### EXERCISE REQUIREMENTS:
Render every entry verbatim.
--- start of TASK DATA ---
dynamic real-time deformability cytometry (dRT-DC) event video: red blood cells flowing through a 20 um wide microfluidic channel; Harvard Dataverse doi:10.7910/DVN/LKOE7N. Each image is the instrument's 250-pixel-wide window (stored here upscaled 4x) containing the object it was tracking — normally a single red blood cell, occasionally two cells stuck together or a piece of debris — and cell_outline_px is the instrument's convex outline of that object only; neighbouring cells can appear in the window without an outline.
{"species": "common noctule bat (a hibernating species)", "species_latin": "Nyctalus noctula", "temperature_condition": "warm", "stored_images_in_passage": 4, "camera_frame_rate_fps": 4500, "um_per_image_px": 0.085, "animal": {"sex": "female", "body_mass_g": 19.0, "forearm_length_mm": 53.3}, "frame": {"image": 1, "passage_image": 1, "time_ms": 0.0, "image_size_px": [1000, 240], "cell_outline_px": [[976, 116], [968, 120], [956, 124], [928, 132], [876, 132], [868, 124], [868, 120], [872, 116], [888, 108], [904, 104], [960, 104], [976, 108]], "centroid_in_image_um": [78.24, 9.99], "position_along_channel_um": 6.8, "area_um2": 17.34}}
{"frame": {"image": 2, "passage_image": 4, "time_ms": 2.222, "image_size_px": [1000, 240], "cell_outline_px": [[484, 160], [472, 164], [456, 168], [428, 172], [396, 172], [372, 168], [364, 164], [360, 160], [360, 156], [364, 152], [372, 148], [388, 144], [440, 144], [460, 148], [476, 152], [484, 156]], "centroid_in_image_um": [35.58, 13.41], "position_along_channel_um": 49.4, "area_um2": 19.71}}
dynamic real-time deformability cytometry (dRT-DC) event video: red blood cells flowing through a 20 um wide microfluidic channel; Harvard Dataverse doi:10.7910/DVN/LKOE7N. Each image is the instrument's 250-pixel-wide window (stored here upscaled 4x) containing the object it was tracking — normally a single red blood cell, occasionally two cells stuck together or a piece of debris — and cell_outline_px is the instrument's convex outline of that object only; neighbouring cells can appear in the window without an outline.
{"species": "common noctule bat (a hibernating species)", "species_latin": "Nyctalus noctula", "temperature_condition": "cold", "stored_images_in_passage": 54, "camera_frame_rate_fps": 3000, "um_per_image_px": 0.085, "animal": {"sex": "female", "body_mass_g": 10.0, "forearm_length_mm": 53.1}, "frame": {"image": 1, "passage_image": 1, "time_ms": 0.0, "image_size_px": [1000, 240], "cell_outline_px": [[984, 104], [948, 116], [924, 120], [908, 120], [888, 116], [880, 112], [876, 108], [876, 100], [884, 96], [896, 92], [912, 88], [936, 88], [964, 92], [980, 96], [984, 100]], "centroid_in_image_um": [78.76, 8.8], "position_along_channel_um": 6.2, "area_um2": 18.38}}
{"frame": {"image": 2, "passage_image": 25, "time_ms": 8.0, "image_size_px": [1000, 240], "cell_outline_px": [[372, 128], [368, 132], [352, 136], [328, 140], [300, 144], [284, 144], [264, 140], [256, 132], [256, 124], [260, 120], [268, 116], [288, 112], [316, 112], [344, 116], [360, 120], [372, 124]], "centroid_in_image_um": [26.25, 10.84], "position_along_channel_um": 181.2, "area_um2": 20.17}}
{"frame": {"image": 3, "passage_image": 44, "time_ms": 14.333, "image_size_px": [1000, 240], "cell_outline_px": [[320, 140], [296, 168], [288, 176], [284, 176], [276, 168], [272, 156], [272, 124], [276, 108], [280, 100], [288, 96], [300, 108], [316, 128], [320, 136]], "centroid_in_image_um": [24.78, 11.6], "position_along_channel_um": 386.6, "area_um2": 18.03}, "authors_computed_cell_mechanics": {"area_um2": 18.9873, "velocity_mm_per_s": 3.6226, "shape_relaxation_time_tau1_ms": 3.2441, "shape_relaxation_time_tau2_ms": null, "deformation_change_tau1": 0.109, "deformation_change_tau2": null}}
--- end of TASK DATA ---
### SOLVED EXERCISE:
dynamic real-time deformability cytometry (dRT-DC) event video: red blood cells flowing through a 20 um wide microfluidic channel; Harvard Dataverse doi:10.7910/DVN/LKOE7N. Each image is the instrument's 250-pixel-wide window (stored here upscaled 4x) containing the object it was tracking — normally a single red blood cell, occasionally two cells stuck together or a piece of debris — and cell_outline_px is the instrument's convex outline of that object only; neighbouring cells can appear in the window without an outline.
{"species": "common noctule bat (a hibernating species)", "species_latin": "Nyctalus noctula", "temperature_condition": "warm", "stored_images_in_passage": 4, "camera_frame_rate_fps": 4500, "um_per_image_px": 0.085, "animal": {"sex": "female", "body_mass_g": 19.0, "forearm_length_mm": 53.3}, "frame": {"image": 1, "passage_image": 1, "time_ms": 0.0, "image_size_px": [1000, 240], "cell_outline_px": [[976, 116], [968, 120], [956, 124], [928, 132], [876, 132], [868, 124], [868, 120], [872, 116], [888, 108], [904, 104], [960, 104], [976, 108]], "centroid_in_image_um": [78.24, 9.99], "position_along_channel_um": 6.8, "area_um2": 17.34}}
{"frame": {"image": 2, "passage_image": 4, "time_ms": 2.222, "image_size_px": [1000, 240], "cell_outline_px": [[484, 160], [472, 164], [456, 168], [428, 172], [396, 172], [372, 168], [364, 164], [360, 160], [360, 156], [364, 152], [372, 148], [388, 144], [440, 144], [460, 148], [476, 152], [484, 156]], "centroid_in_image_um": [35.58, 13.41], "position_along_channel_um": 49.4, "area_um2": 19.71}}
dynamic real-time deformability cytometry (dRT-DC) event video: red blood cells flowing through a 20 um wide microfluidic channel; Harvard Dataverse doi:10.7910/DVN/LKOE7N. Each image is the instrument's 250-pixel-wide window (stored here upscaled 4x) containing the object it was tracking — normally a single red blood cell, occasionally two cells stuck together or a piece of debris — and cell_outline_px is the instrument's convex outline of that object only; neighbouring cells can appear in the window without an outline.
{"species": "common noctule bat (a hibernating species)", "species_latin": "Nyctalus noctula", "temperature_condition": "cold", "stored_images_in_passage": 54, "camera_frame_rate_fps": 3000, "um_per_image_px": 0.085, "animal": {"sex": "female", "body_mass_g": 10.0, "forearm_length_mm": 53.1}, "frame": {"image": 1, "passage_image": 1, "time_ms": 0.0, "image_size_px": [1000, 240], "cell_outline_px": [[984, 104], [948, 116], [924, 120], [908, 120], [888, 116], [880, 112], [876, 108], [876, 100], [884, 96], [896, 92], [912, 88], [936, 88], [964, 92], [980, 96], [984, 100]], "centroid_in_image_um": [78.76, 8.8], "position_along_channel_um": 6.2, "area_um2": 18.38}}
{"frame": {"image": 2, "passage_image": 25, "time_ms": 8.0, "image_size_px": [1000, 240], "cell_outline_px": [[372, 128], [368, 132], [352, 136], [328, 140], [300, 144], [284, 144], [264, 140], [256, 132], [256, 124], [260, 120], [268, 116], [288, 112], [316, 112], [344, 116], [360, 120], [372, 124]], "centroid_in_image_um": [26.25, 10.84], "position_along_channel_um": 181.2, "area_um2": 20.17}}
{"frame": {"image": 3, "passage_image": 44, "time_ms": 14.333, "image_size_px": [1000, 240], "cell_outline_px": [[320, 140], [296, 168], [288, 176], [284, 176], [276, 168], [272, 156], [272, 124], [276, 108], [280, 100], [288, 96], [300, 108], [316, 128], [320, 136]], "centroid_in_image_um": [24.78, 11.6], "position_along_channel_um": 386.6, "area_um2": 18.03}, "authors_computed_cell_mechanics": {"area_um2": 18.9873, "velocity_mm_per_s": 3.6226, "shape_relaxation_time_tau1_ms": 3.2441, "shape_relaxation_time_tau2_ms": null, "deformation_change_tau1": 0.109, "deformation_change_tau2": null}}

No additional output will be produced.